Mardell: Slender chance Russia proposal saves Obama
The Russian idea to get rid of Syrian chemical weapons probably weakens US President Barack Obama's already weak hand and leaves the White House in something of a quandary.
However, there is a slender chance it saves his bacon.
I must admit, when I saw the Russian rapid response to US Secretary of State John Kerry's musings about such a deal, it crossed my mind this had been cooked up in advance.
If the Syrians quickly backed down, that could let President Obama off the hook for a vote that is going to be very tricky for him.
But if this is choreography, then there are some startlingly good actors in the White House and at the US Department of State, who appear less than impressed.

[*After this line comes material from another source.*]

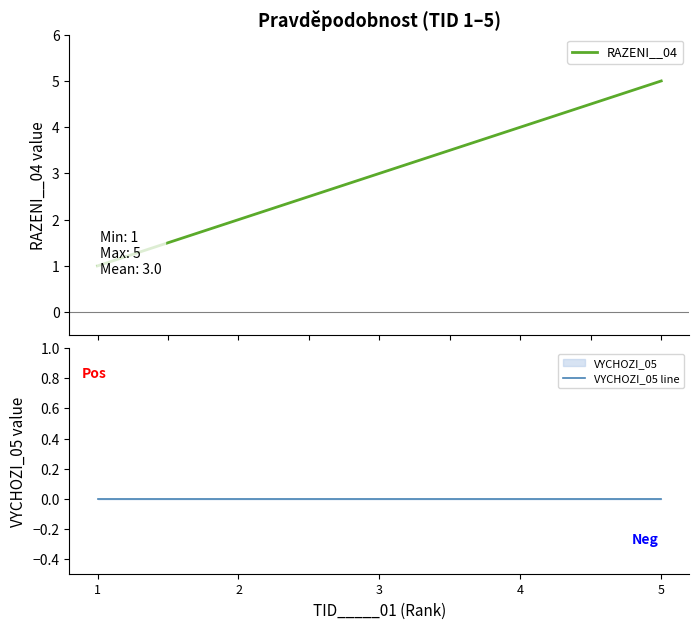

Between 3 and 4, which is larger?

4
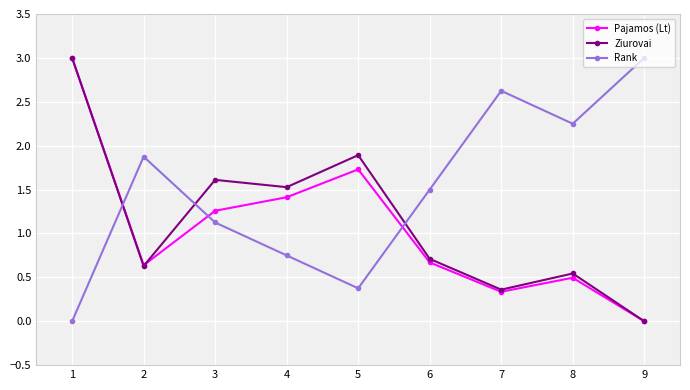

At which category does Pajamos (Lt) reach its first local valley?

2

At State, they sounded very cynical about the Russian plan: "Picking up this ball and turning it into something it was never intended to be is an example, quite frankly, we think, of yet another stalling tactic."
The White House say they will "look hard" at the idea but note Mr Assad's track record doesn't suggest he can be trusted. They argue that only their threat of force has brought this response, so it makes the case for a "yes" vote.

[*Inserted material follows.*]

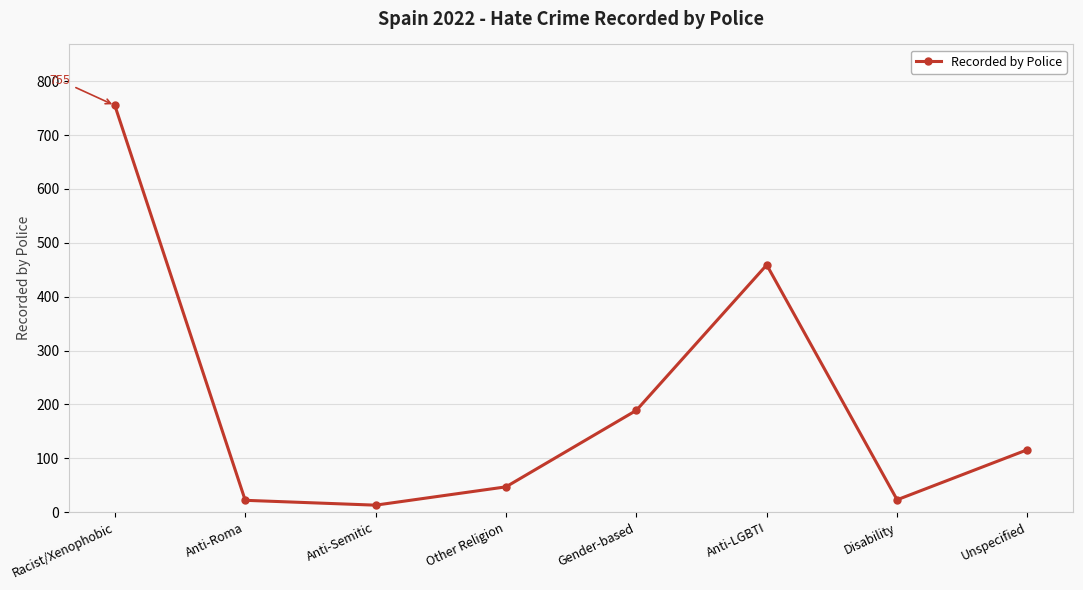

The value at Unspecified is 116. True or false?

True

They have a point, but I suspect many more in Congress - who don't want action anyway - will feel this glimmer of hope is another reason to vote "no".
If the White House has based its whole case on common sense, then there is nothing more common sense than putting chemical weapons beyond use. It will make other countries even more keen on the UN route.
It is a distraction from the big sell, another question to divert President Obama from making a straight case. If action is delayed, it will annoy those senators who want a grander action aimed at regime change, even if that is now called "degrading assets".
It raises even more memories of Iraq - the ability of regimes to play games with weapons inspectors and for the US to use that as a reason for action.
Mr Kerry was "thinking aloud" the other day when he envisaged some circumstances where there could be boots on the ground. This is being called "a rhetorical statement" by his staff.
I dislike politicians being forced to speak in confined straight lines, but you can see why their communications directors may not feel the same.
Many in the world may regard this as a hopeful day. I suspect that is not the mood in the White House.